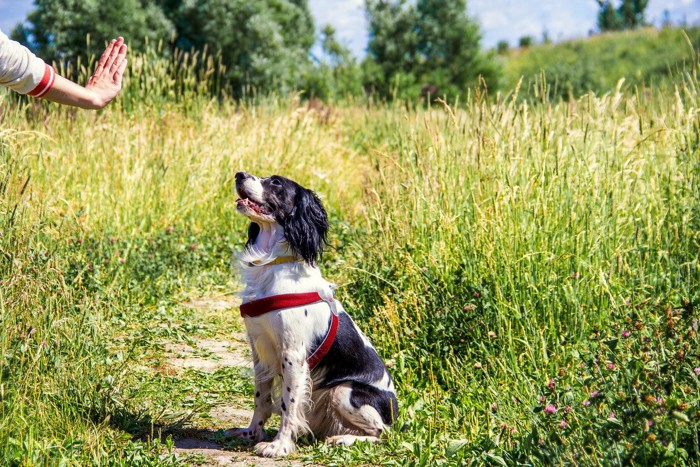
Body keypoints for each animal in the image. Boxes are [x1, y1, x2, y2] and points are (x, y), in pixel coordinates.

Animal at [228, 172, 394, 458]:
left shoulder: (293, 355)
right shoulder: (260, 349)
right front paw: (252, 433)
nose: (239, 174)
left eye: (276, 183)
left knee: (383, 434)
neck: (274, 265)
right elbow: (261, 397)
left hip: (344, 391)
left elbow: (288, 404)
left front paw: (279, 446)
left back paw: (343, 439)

...

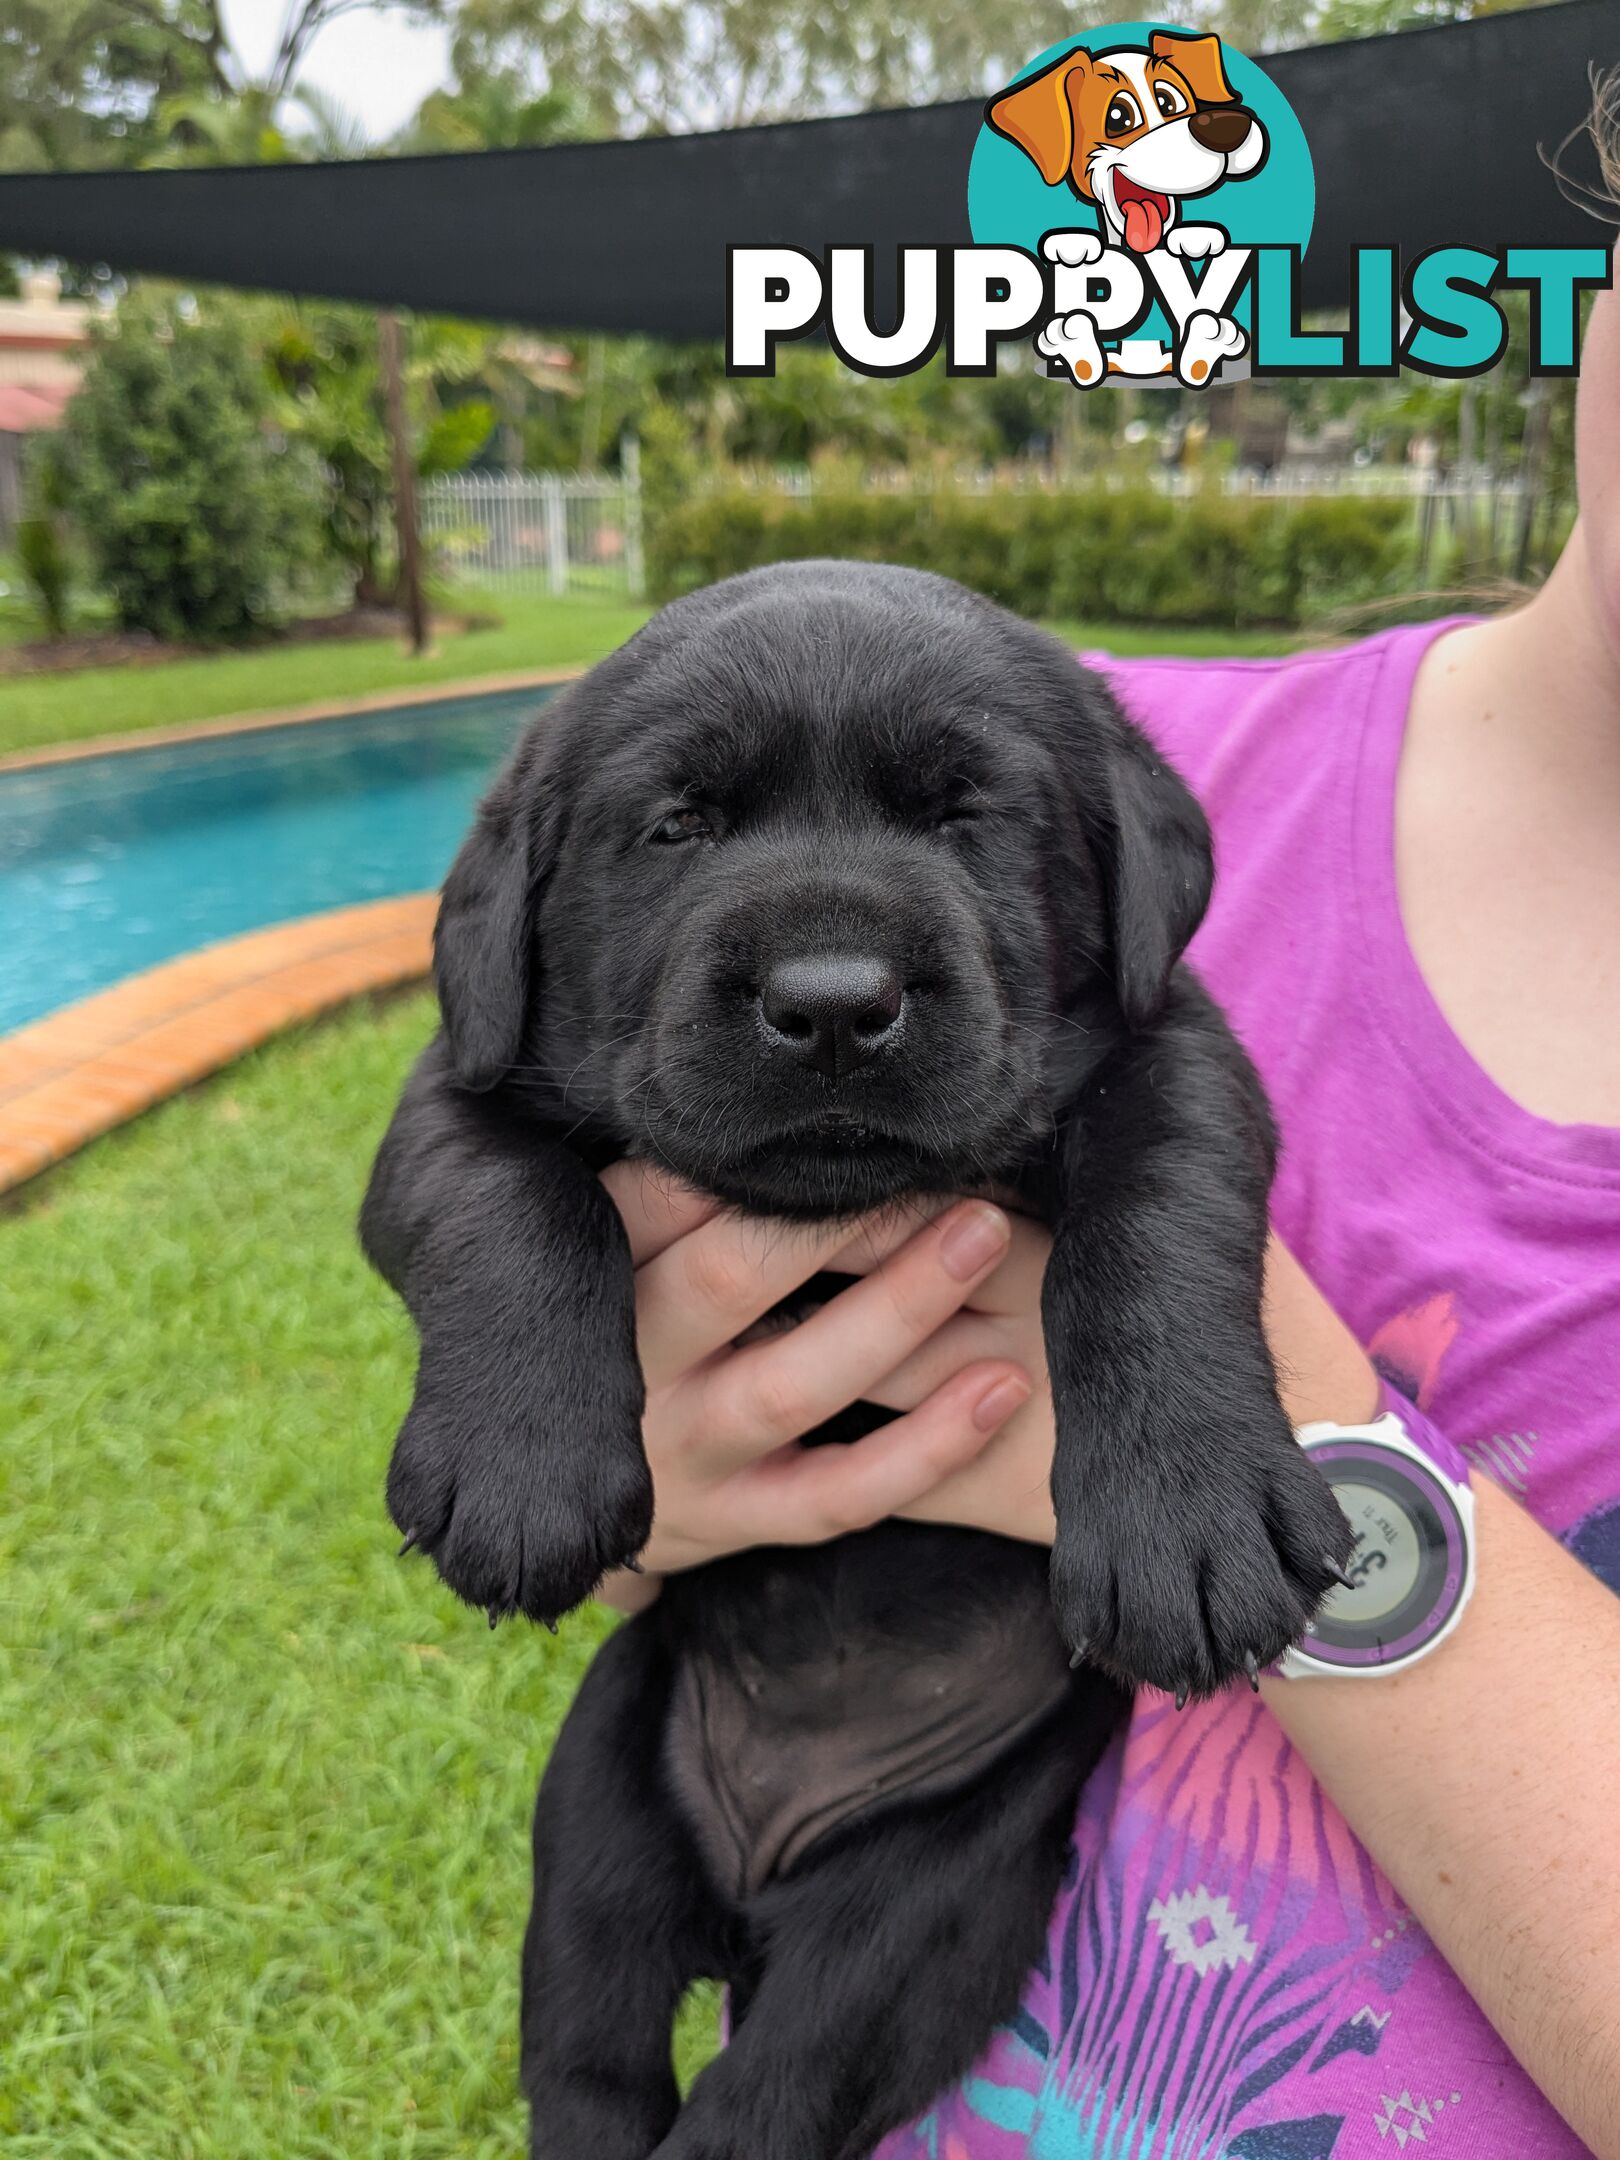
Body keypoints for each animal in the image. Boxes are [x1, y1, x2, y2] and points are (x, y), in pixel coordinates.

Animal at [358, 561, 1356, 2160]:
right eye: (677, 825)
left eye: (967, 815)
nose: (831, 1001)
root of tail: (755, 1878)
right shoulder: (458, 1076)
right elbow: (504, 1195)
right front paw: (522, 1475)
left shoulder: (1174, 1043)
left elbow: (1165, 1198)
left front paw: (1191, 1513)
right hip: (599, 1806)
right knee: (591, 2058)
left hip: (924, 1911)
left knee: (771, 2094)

### Task objective
Repeat word for word the lines above that run from the line containing "root of tail: (755, 1878)" through the line containing "left knee: (771, 2094)", both ends included, and nothing else.

### Answer to this exercise
root of tail: (755, 1878)
right shoulder: (458, 1076)
right elbow: (504, 1195)
right front paw: (522, 1475)
left shoulder: (1174, 1043)
left elbow: (1165, 1198)
left front paw: (1191, 1513)
right hip: (599, 1806)
right knee: (591, 2058)
left hip: (924, 1911)
left knee: (771, 2094)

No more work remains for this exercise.